Anyone who has ever been in a race knows this: The one thing you absolutely have to do to have any hope of winning a race is you have to finish the race. Similarly, for a landscape photographer with dreams of capturing awe-inspiring scenic images, before you even think about the camera or lens, whether to use your zoom or a prime, whether to mount the camera on a tripod or shoot handheld—before making any of those decisions, the one thing you absolutely have to do is get to the vista. And to do that, it pays to be in shape. Sure, you can go to the same parking lot overlook as everyone else and get the same picture as everyone else, but do you really want just to be doing what everyone else is doing? Do you want to be average?
By the summer of 2015, I was tipping the scale at 200 pounds. That may not seem like a ton, but it was for me. I’m 5’7” and I was sporting a double chin and a big belly. I could barely fit into size 38 pants, and I was sleeping on the couch nearly every night because of my snoring. I had the ultimate "dad-bod."
My weight gain was slow; brought on over the span of around 7-10 years of just being complacent with my health. It didn’t really hit me until I hiked to a place in Canyonlands National Park in Utah known as “False Kiva.” It’s an easy hike: just under a mile each way and around 400 or so feet of elevation gain. By the time we made it to False Kiva, I was gasping for air and covered in sweat. My calves were on fire and my back was aching from carrying my camera gear. I barely got to False Kiva and when I did, I was unable to really focus on photography as I struggled to catch my breath.
That was my wakeup call.
That hike was the slap in the face I needed to make a change. I began thinking about all the other hikes I had struggled with and how short they were, as well all the longer hikes I had passed up because I knew I wasn’t up for them. Over the next year I began working out every day (doing a mixture of P90X and Insanity in my garage), eating healthy, and getting into Brazilian Jiu Jitsu (which I’m still doing to this day).
Almost six months to the day after that hike to False Kiva, I was in Jasper National Park staring down a nearly two mile hike up to an ice cave at the foot of the Athabasca Glacier. It was around 30˚F with 30-40mph winds coming off the glacier right at my face. And to top it all off, I had to hike through waist deep snow without snowshoes! I was already down to around 175 pounds at that time and was eager to test myself.

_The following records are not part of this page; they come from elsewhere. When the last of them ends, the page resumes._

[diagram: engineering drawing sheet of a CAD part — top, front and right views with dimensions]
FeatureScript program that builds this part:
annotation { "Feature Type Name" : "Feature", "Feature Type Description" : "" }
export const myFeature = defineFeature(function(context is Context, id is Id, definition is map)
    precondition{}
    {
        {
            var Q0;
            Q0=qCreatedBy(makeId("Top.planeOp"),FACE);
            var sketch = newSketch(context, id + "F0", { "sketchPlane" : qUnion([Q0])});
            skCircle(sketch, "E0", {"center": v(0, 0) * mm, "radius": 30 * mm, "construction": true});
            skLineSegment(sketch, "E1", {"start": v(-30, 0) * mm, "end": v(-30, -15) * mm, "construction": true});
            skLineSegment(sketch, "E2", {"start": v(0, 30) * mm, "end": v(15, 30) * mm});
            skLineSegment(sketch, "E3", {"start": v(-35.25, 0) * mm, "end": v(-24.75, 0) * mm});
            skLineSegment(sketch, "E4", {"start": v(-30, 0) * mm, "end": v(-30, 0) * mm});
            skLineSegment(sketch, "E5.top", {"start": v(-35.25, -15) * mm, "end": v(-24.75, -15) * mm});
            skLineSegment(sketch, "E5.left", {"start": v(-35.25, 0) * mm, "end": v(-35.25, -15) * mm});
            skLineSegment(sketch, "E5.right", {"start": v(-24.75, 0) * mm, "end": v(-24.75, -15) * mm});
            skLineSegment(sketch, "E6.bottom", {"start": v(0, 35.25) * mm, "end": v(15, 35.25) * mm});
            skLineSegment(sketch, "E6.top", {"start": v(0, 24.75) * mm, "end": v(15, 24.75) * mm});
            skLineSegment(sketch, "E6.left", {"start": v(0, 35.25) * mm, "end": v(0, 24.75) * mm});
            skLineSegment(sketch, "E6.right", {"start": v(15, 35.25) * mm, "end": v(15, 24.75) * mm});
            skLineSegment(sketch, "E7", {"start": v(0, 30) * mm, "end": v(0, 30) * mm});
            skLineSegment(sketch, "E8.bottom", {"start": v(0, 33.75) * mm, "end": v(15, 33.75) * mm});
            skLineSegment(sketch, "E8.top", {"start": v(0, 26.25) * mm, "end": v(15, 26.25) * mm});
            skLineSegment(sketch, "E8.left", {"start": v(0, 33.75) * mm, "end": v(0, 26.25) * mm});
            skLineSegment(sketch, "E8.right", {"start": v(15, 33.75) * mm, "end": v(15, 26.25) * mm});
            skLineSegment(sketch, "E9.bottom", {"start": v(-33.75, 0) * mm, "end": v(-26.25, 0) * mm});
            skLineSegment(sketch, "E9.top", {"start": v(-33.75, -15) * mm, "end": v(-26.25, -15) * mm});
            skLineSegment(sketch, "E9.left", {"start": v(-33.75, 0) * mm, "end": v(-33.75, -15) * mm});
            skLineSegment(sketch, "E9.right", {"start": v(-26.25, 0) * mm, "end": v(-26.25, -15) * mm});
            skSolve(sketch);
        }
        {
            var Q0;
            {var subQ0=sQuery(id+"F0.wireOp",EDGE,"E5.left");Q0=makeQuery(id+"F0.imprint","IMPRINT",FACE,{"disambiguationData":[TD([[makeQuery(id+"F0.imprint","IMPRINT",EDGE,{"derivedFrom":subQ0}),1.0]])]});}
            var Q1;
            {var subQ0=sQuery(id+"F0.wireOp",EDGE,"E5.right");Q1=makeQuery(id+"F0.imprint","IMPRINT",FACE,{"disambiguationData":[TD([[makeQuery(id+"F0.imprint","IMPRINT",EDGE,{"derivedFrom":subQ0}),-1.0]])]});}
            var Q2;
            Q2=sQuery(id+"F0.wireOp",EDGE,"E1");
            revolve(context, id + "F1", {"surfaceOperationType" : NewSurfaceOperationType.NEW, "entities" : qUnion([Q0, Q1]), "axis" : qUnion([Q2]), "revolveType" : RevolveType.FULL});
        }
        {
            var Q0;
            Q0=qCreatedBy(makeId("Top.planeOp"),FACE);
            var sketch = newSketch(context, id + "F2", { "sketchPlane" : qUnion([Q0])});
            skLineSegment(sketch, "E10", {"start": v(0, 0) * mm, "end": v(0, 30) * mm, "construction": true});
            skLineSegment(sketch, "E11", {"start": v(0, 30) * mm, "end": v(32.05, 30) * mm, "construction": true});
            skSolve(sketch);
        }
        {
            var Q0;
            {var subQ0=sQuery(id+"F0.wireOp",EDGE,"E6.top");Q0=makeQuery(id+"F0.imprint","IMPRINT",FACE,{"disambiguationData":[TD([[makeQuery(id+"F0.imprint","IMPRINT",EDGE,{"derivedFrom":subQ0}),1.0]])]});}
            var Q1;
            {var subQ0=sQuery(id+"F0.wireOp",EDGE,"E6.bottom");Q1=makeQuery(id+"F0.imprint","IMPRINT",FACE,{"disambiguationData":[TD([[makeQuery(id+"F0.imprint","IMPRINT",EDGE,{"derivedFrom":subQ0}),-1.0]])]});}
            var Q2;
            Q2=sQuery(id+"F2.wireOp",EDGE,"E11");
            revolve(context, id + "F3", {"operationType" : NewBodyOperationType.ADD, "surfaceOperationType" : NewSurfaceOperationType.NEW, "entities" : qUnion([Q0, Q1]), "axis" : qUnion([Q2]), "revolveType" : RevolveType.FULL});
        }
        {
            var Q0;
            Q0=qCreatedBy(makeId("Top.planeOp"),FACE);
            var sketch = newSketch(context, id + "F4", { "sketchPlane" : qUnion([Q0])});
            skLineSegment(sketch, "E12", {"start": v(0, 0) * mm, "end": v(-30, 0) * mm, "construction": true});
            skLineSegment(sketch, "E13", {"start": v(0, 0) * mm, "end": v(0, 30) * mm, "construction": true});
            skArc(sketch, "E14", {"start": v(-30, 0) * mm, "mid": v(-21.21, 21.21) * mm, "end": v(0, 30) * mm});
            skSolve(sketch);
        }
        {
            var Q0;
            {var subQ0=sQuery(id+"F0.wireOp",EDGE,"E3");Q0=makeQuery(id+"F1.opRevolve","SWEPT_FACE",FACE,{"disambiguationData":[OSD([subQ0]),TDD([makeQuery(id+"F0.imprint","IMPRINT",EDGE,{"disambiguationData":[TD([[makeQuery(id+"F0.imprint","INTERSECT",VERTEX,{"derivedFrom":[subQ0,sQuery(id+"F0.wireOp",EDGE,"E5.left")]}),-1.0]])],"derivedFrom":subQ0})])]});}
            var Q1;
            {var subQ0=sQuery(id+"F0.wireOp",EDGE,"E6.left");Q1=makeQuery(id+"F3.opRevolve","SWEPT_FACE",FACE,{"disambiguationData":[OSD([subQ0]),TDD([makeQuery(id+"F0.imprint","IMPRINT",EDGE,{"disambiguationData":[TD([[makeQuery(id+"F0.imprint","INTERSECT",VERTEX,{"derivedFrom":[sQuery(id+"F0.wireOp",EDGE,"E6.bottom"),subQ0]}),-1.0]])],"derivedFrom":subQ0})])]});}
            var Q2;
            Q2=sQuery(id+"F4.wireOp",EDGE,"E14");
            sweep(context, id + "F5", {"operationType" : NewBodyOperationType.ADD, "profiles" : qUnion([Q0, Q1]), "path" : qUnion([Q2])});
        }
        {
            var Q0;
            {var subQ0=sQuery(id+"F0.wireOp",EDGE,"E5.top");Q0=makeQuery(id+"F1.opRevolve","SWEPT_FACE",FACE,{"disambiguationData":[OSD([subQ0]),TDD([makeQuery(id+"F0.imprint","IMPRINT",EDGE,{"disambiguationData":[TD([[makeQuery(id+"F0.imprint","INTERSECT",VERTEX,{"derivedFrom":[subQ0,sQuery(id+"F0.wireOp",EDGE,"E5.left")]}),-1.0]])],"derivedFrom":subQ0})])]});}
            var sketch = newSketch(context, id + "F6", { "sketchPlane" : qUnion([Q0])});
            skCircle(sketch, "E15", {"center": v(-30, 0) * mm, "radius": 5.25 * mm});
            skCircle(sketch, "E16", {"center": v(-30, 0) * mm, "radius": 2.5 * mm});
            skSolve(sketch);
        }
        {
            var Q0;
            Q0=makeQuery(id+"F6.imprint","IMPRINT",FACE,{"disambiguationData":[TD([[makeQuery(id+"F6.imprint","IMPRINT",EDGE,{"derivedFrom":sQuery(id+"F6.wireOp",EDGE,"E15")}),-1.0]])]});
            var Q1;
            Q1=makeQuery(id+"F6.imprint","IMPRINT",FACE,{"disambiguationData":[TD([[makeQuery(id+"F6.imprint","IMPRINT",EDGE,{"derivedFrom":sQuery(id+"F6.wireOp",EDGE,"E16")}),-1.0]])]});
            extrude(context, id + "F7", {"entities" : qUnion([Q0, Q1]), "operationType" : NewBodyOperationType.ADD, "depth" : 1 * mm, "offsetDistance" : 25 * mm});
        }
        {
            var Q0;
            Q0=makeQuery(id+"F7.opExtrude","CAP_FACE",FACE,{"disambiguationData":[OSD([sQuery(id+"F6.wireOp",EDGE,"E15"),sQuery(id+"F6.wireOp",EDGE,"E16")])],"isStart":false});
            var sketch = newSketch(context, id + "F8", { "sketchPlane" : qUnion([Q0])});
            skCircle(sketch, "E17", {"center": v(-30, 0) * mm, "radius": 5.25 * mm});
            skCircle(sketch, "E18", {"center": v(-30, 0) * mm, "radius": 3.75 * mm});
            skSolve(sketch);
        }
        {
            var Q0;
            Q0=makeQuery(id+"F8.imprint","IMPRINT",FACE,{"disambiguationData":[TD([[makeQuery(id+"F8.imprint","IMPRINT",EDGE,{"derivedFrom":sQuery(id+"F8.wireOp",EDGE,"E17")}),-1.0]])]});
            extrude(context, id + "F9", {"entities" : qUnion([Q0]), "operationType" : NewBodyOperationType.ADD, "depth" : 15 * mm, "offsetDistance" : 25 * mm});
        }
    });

About halfway to the glacier, my friend was ready to call it quits. He had also been on that dreaded False Kiva hike with me and had no problem with it at all. To his credit, the hike in Jasper really sucked. The high winds were blowing snow off the glacier into our faces the entire time. It felt like we were getting sand-blasted and the skin on my face burned. The waist-deep snow made progress slow and draining…and I felt great! I had a smile on my face because I knew I could do it. I gave my friend some encouragement and we kept at it. He nearly turned back a couple more times but we eventually made it. I was ecstatic and exploring and taking photographs inside an ice cave for the first time was a highlight of my life.
Athabasca Glacier, Jasper National Park, Canada. Sony α7R II, Sony FE 16-35mm f/4 ZA OSS lens. 1/60-sec., f/9, ISO 100
Fast forward to January 2018 when my wife and I were staring down an eight-mile round trip hike to Hanakapi'ai Falls on Kauai’s infamous Kalalau Trail. ‘Dad-bod’ me wouldn’t have even considered attempting a hike like this. And to be honest, my present day self was pretty nervous as well. The hike starts at sea level and requires a 2-mile moderate hike to Hanakapi'ai Beach which includes going up and down a 1,200 foot section of the Na Pali Coast. From there, it’s another 2 mile strenuous hike to Hanakapi'ai Falls through a muddy, winding jungle trail with several river crossings. We made it to Hanakapi’ai Falls without a problem and it was absolutely incredible. I was energized as I began exploring the scene with my camera and lenses.
Hanakapi'ai Falls, Kauai. Sony α7R III, Sony FE 16-35mm /4 ZA OSS lens. 0.5-sec., f/6.3, ISO 50
Two days after that, I hiked Kalepa Ridge on the south side of Kauai. It was a shorter hike, but every bit as strenuous in certain parts. Again, it was worth every step when I saw that view and had the energy to take pictures.
Kalepa Ridge, Kauai. Sony α7R III, Sony FE 16-35mm f/4 ZA OSS lens. 5-seconds., f/7.1, ISO 125
The images shared in this article all show places and views I never would have seen when I was out of shape. I’m not an amazing or gifted athlete by any means, and like just about anyone else, I still have plenty of progress to make toward my fitness goals. So far I can wholeheartedly say that getting in shape was one of the best things I ever did for my photography. I know some people have physical limitations they cannot overcome, but if you’re like I was (simply out of shape and lazy) I strongly recommend taking the steps needed to become physically fit and able to tackle those longer hikes. There’s a reason you don’t see a ton of pictures from places like these; the average person just isn’t up for it. Don’t be average.